Cherishing hope beyond the ‘truth’: Building a more reliable and responsible knowledge infrastructure for the naturalcultural diversity to survive
Governance and Innovation, Faculty of Campus Fryslan, University of Groningen, email@example.com
Supervisor: Dr. Anne Beaulieu
I earned my Bachelor’s degree from the Galatasaray University, Istanbul in 2016 with a double major in Political Science and Sociology. In the summer of 2018, I completed my Master’s degree in Philosophy of Science, Technology and Society at the University of Twente, the Netherlands. In my master thesis, I analysed through an Arendtian understanding of politics how business-led smart city proponents like IBM and some critical urban scholars envision the concepts of politics and citizenship in the face of big data analytics used in political decision-making processes. I am a co-founder of iris, a Turkish online STS Encyclopaedia, which is a work-in-progress.
Summary of PhD Project
According to the conventional perspective, knowledge production is an isolated cognitive process happening in a few ‘brilliant’ minds, yielding universal and ahistorical truth. However in the STS literature, knowledge claims are nothing but some ever-changing historical/political products about phenomena at hand. Although some criticize STS scholars for damaging the epistemic authority of scientists, acknowledging the historical/political dimension of knowledge production processes (or knowledge infrastructures) which affirms the inevitable fallibility of humans’ decision-making processes does not mean that humans cannot participate in the becomings of their surroundings in meaningful ways.
Thus, my PhD dissertation aims to find ways to reconcile the political/historical dimension of knowledge infrastructures and the hope for more reliable and responsible knowledge claims for the survival of biodiversity. The project will particularly focus on knowledge infrastructures that are built through the combination of long-standing techniques like citizen science and emerging technologies like machine learning and big data analytics in order to sustain biodiversity, including the case of bar-tailed godwits’ survival (Piersma, 2018).
The overall aim will be addressed by answering the following sets of sub-questions:
- How are knowledge claims produced, validated and maintained in the knowledge infrastructure in question?
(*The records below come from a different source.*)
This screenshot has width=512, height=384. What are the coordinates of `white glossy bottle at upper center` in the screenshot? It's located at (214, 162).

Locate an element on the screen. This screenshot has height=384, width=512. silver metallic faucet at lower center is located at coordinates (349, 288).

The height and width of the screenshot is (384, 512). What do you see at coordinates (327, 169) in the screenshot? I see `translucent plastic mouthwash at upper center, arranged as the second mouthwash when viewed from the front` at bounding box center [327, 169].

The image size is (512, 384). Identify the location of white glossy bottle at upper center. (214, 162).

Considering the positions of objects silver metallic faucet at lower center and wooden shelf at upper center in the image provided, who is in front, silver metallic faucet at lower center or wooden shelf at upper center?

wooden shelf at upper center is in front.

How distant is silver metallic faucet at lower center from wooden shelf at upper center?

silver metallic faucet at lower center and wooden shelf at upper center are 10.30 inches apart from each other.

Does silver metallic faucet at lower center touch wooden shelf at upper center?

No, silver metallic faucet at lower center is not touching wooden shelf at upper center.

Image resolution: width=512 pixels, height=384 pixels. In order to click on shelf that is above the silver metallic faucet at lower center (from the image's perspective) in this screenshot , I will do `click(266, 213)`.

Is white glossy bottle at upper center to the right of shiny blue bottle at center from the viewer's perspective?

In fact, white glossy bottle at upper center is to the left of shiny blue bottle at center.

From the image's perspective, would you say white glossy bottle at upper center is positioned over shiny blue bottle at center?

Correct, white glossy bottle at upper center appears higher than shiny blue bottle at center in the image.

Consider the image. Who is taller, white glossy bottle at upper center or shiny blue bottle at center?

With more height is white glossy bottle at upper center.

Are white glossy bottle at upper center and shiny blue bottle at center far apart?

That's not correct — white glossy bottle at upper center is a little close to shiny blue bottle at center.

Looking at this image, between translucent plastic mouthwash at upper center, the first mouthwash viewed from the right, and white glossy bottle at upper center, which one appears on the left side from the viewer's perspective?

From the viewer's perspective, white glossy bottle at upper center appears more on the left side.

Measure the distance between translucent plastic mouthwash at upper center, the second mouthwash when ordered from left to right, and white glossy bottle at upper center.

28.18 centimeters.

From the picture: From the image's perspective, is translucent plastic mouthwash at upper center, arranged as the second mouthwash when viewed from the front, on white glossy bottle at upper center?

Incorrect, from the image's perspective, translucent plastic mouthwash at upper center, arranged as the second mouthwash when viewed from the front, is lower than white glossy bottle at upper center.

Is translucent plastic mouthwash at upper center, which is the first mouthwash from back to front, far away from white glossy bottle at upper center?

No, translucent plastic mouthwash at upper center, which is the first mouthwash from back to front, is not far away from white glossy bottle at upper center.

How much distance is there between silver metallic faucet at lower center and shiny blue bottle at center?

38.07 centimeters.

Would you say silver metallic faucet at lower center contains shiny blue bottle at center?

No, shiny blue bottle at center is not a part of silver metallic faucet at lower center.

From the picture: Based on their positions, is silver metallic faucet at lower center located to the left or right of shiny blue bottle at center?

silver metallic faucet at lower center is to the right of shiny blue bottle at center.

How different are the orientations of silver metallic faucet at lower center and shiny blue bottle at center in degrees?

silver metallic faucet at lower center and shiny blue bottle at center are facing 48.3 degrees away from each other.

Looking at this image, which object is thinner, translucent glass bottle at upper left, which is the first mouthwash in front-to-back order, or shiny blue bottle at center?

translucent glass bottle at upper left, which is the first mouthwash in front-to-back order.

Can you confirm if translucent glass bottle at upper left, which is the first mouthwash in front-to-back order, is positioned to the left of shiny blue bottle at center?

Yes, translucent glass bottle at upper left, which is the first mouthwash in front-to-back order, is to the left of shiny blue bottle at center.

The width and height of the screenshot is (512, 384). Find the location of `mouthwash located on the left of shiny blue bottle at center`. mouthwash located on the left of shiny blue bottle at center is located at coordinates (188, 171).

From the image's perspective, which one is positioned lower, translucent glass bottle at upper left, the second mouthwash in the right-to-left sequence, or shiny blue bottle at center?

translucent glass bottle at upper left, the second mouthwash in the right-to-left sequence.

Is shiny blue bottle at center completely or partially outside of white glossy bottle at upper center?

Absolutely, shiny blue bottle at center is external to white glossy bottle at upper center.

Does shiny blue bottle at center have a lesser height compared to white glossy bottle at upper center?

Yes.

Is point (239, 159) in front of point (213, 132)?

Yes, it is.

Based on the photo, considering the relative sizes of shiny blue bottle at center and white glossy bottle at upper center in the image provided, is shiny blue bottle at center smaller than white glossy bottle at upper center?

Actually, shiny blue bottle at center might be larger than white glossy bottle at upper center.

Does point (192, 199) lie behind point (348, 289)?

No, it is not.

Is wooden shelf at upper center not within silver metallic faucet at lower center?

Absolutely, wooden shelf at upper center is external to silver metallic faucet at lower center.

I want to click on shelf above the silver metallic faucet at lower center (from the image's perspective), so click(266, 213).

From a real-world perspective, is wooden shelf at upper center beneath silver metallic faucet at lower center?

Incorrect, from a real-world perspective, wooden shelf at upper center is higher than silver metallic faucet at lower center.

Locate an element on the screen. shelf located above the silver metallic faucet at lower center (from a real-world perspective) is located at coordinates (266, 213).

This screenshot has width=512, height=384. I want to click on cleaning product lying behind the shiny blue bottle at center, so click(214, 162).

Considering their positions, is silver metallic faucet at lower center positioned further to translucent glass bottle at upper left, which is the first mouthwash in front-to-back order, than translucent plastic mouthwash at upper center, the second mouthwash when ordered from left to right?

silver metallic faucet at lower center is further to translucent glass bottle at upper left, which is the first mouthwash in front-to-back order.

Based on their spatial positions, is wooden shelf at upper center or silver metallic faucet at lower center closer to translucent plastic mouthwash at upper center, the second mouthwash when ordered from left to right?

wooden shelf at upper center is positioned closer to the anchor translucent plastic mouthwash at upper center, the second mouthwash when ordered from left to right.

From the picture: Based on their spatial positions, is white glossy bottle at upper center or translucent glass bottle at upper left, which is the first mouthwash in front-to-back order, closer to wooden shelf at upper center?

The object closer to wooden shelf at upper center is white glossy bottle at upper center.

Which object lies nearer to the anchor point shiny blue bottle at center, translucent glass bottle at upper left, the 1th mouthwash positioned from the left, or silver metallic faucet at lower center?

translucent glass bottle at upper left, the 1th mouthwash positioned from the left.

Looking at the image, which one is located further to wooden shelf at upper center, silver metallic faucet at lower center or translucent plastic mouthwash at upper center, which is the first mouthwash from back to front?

What are the narratives, values and practices that knowledge claims are embedded in? How are the roles in producing knowledge claims (re-)distributed among the members of this particular process in the age of new modes of access to ‘bigger’, ‘wider’, ‘faster’ and algorithmic information?
- Why a more reliable and responsible knowledge infrastructure is needed? What is problematic with the narratives, values and practices reinforced by the current one?
- Which socio-technical arrangements are needed to develop a more reliable and responsible knowledge infrastructure for bar-tailed godwits in particular and for naturalcultural diversity in general to survive?
To put it differently, my work addresses pressing issues of epistemology of big data/algorithms, knowledge infrastructures, as well as sustainability and governance in the so called ‘post-truth’ era.